» Given entries:
- - - - - - -

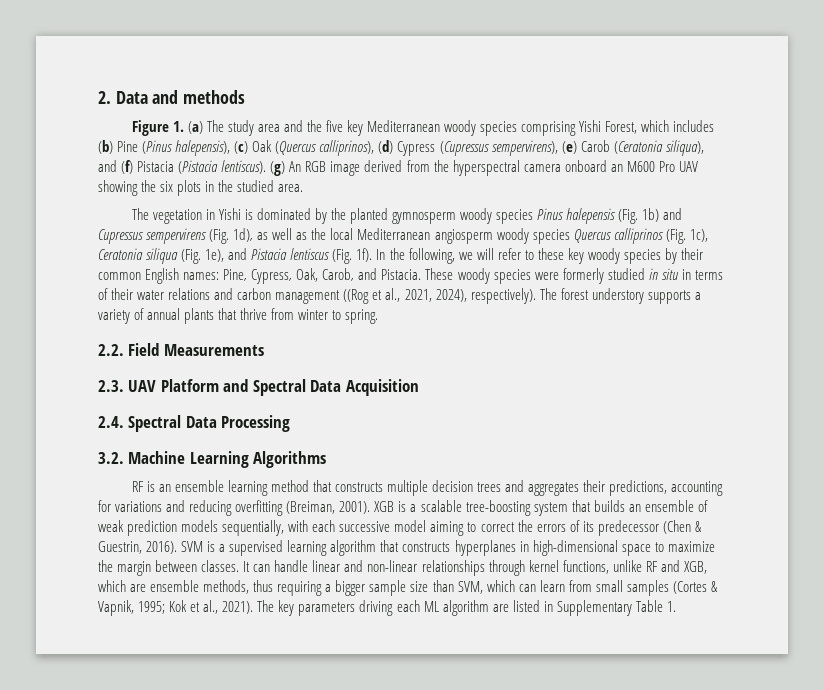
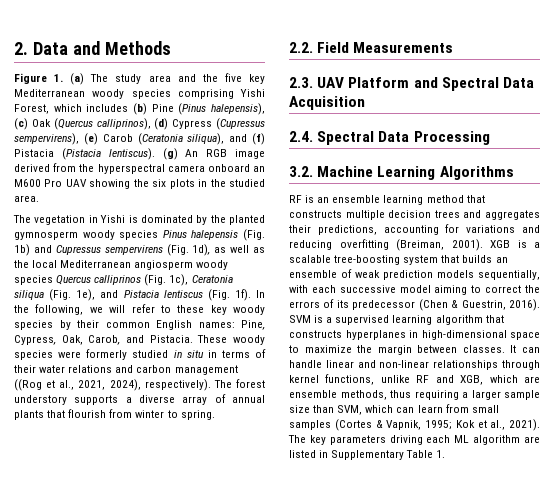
[183,90,246,104] methods -> [104,41,171,55] Methods
[98,309,130,324] variety -> [139,395,208,405] diverse array
[240,308,268,320] thrive -> [68,409,107,418] flourish
[335,580,366,596] bigger -> [471,390,501,400] larger

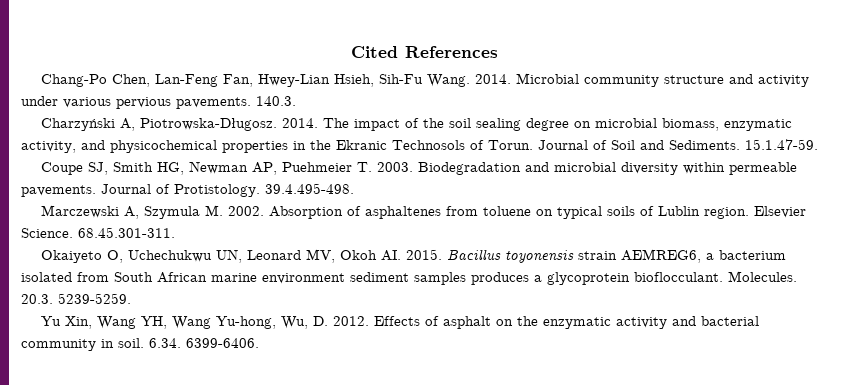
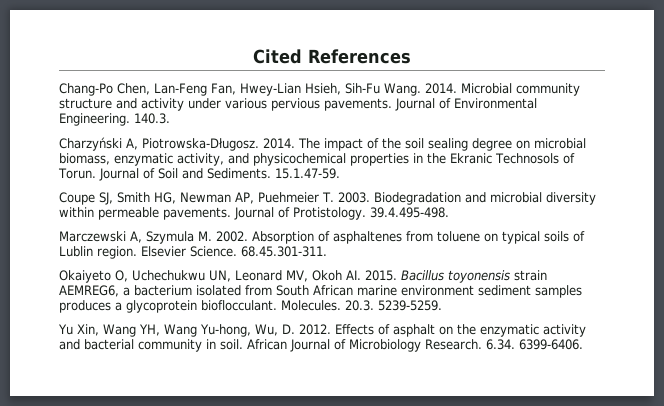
(251, 103) none -> [395,98,537,111] [59,113,130,126] Journal of Environmental Engineering.
(144, 343) none -> [247,339,482,352] African Journal of Microbiology Research.

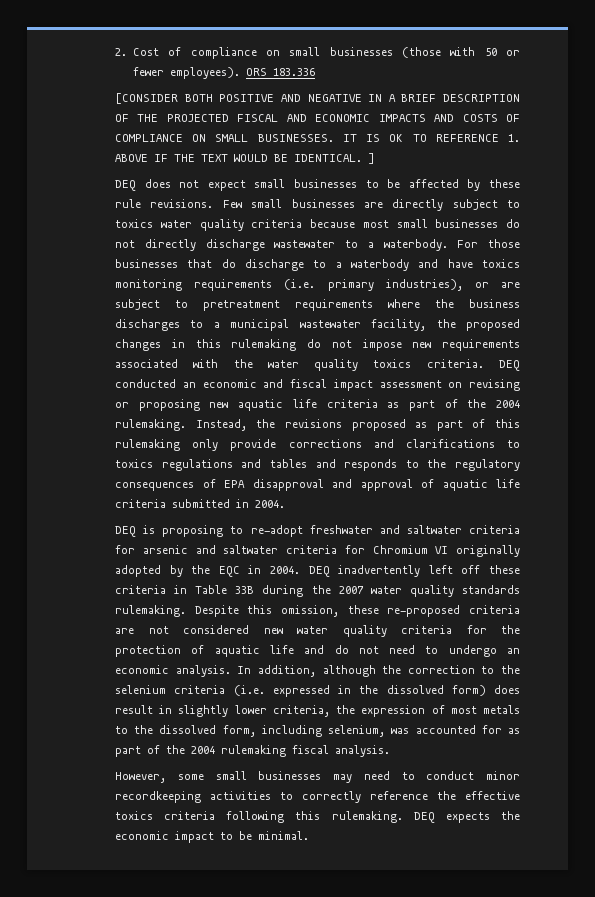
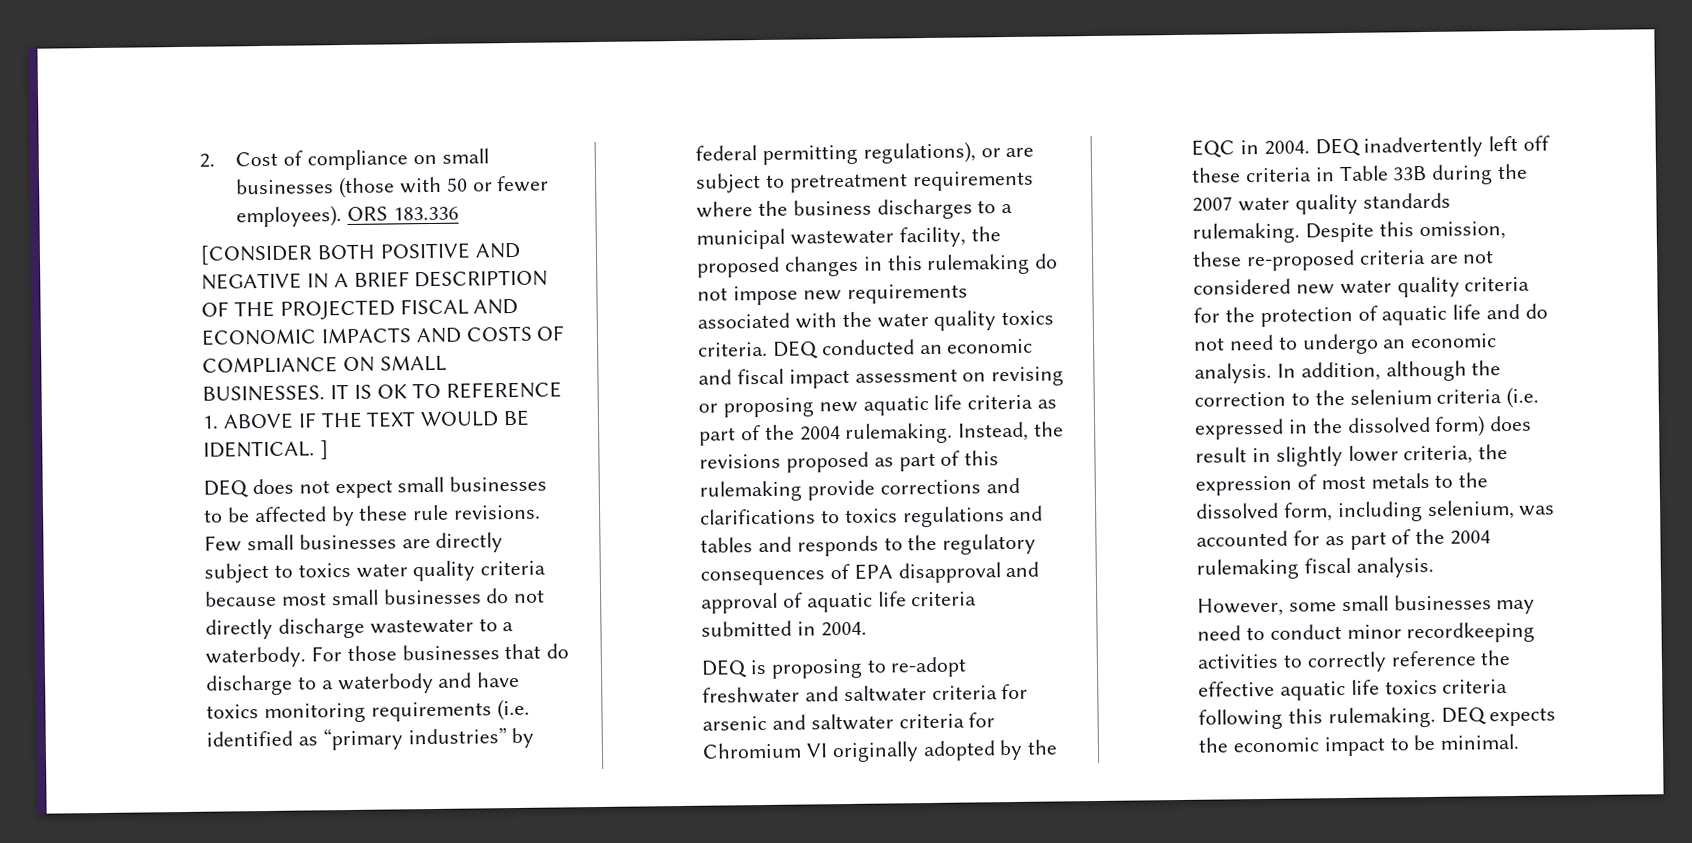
[327,279,463,291] primary industries), -> [206,727,535,751] [695,141,976,165] identified as “primary industries” by federal permitting regulations),
[192,439,219,451] only -> (803, 491) none
(521, 795) none -> [1280,679,1380,701] aquatic life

- - - - - - -

» Exercise requirements: The answer must be the part of the records that opens with the line containing "[335,580,366,596] bigger ->" and closes with the line containing "(144, 343) none", reproduced exactly, with no pictures.

» Expected answer:
[335,580,366,596] bigger -> [471,390,501,400] larger

(251, 103) none -> [395,98,537,111] [59,113,130,126] Journal of Environmental Engineering.
(144, 343) none -> [247,339,482,352] African Journal of Microbiology Research.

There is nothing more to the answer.